Although I didn’t fully understand what was going on, I did realise that suffering was overrated and wanted to do something about it.

Since I left school (a very long time ago), I have tried many different forms of self-help and inner work, including counselling, meditation, NLP, EFT, hypnotherapy, and a host of other techniques and approaches to become more self-accepting and resourceful.

After a lot of learning, I started to become the person I always wanted to be (it is, and probably always will be, a work in progress).

Along the way, I reached the point where I wanted to help others achieve the same kind of results I was getting.

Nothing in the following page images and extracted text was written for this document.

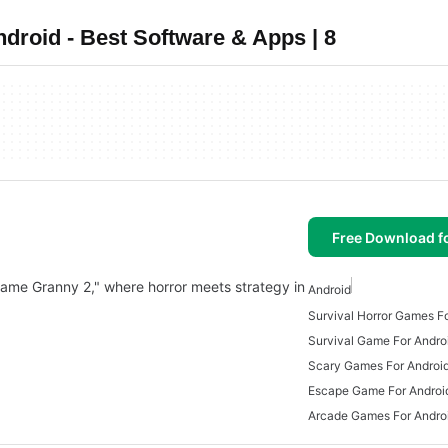
roid - Best Software & Apps | 8
Free Download f
 Game Granny 2," where horror meets strategy in
Android
Survival Horror Games F
Survival Game For Andro
Scary Games For Androi
Escape Game For Androi
Arcade Games For Andro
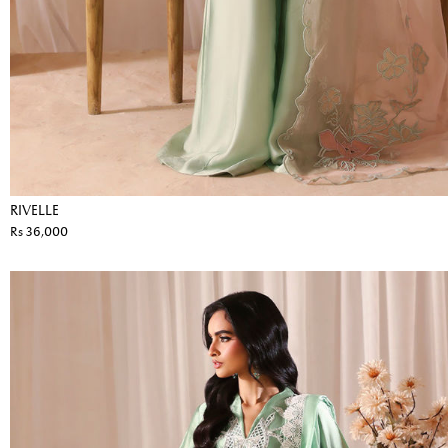
RIVELLE
Rs 36,000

In 2002, after a lot of training, I started working professionally with people, providing therapy and training to help change the way they think and feel about themselves so that they could lead happier inner lives and be more accepting and resourceful.  


Repairing what has been broken

In traditional Japanese aesthetics, wabi-sabi (侘寂) is a world view centered on the acceptance of transience and imperfection. The aesthetic is sometimes described as one of appreciating beauty that is “imperfect, impermanent, and incomplete” in nature.

This bowl is an example of Kintsugi (金継ぎ), the Japanese art of repairing broken pottery by mending the areas of breakage with lacquer dusted or mixed with powdered gold, silver or platinum.

As a philosophy, it treats breakage and repair as part of the history of an object, rather than something to disguise.